I did not know where I saw an article yesterday (probably on the Phantom brigade or a BLOG of a security enthusiast). I said that I used the file name to download the database, it seems like adding "%" to the file name, so IE will request a non-existent file. The idea is quite good.
I remember that I first made an animation for downloading the ACCESS database in Xiaofeng. One of them used % 23 encoding to bypass # file name, for example, our request
When target.net/data/mongodata.mdb, you can use www.target.net/data/mongo23data.mdb.
In this way, IE can be downloaded.
So someone came up with another trick: they built the file like this: % 23mdb. mdb. Note that the file name here is % 23, not encoded.
In this way, a problem occurs here. When we request % 23mdb in IE. when mdb is used, IE actually submits the request # mdb. mdb cleverly bypasses the download. haha. what I want to say is, sorry, bro: Your method is actually smart.

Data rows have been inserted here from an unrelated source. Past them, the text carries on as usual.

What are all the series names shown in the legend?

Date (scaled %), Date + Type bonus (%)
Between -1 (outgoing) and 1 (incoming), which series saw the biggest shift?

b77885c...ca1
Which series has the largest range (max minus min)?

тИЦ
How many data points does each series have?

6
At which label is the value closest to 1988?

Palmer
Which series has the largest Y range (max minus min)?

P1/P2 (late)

In fact, at the beginning, I also thought about using this method. Later someone added me QQ to discuss it with me and used this method. Then lcx, yu Feng, whoever asked this. in fact, I think the question should be that I didn't know how to download the database using encoding. Actually, everyone knows that % is also a character. Of course, IE will also have encoding, so when the database name becomes % 23mdb. in mdb, we only need to submit % 2523mdb. mdb can also be downloaded home. this is the perfect use of coding.

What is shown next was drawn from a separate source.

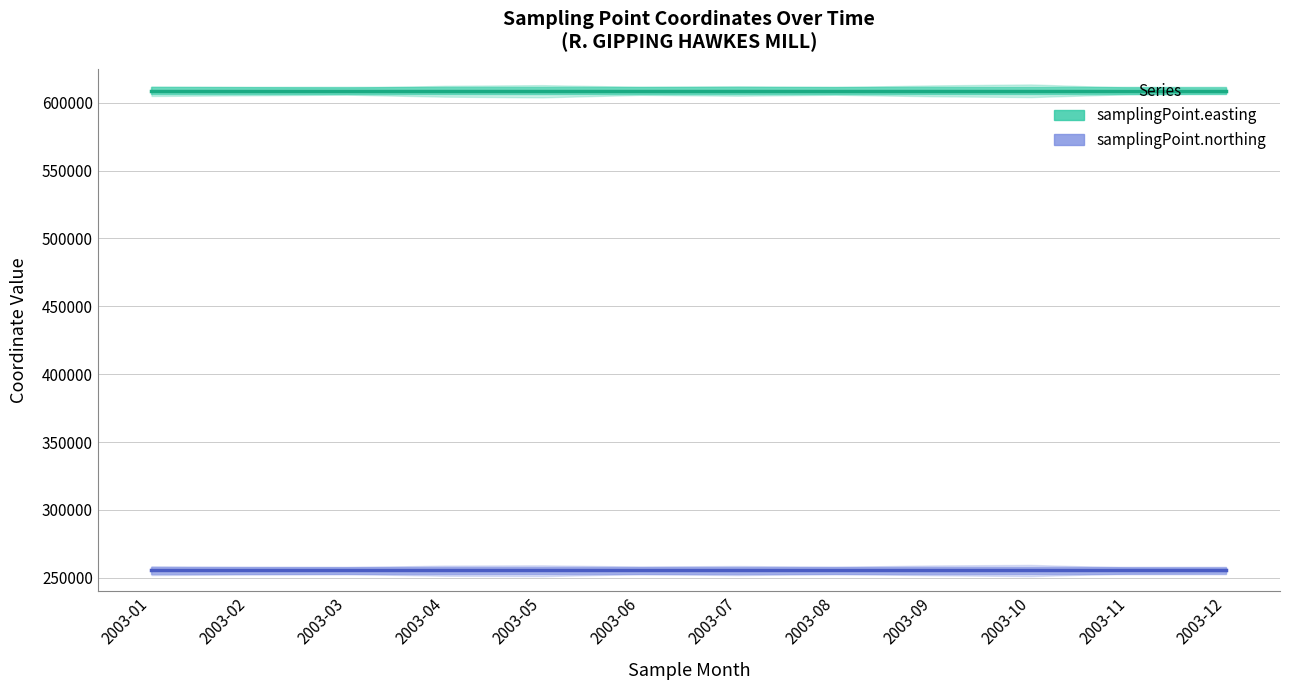

True or false: samplingPoint.easting has a value of 608900 at 2003-06.

True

I used this method a few days ago during penetration. I think it's really funny. After I used the % 5C Error Path of lcx to get the database, he actually used % 23% 23% 23kanninengxiazaibu. asp as a database ~~ I fainted on the spot. for convenience, I used FLASHGET to directly download it. because FLASHGET will convert the IE encoding, % is % 25, # Is % 23, of course, other things in the seven miles will also be converted ~ Haha... Get it done ~
After talking a lot, I found out: Kao ~ It's about 8 o'clock. I have an appointment with a friend to play the street ball. Let's go first.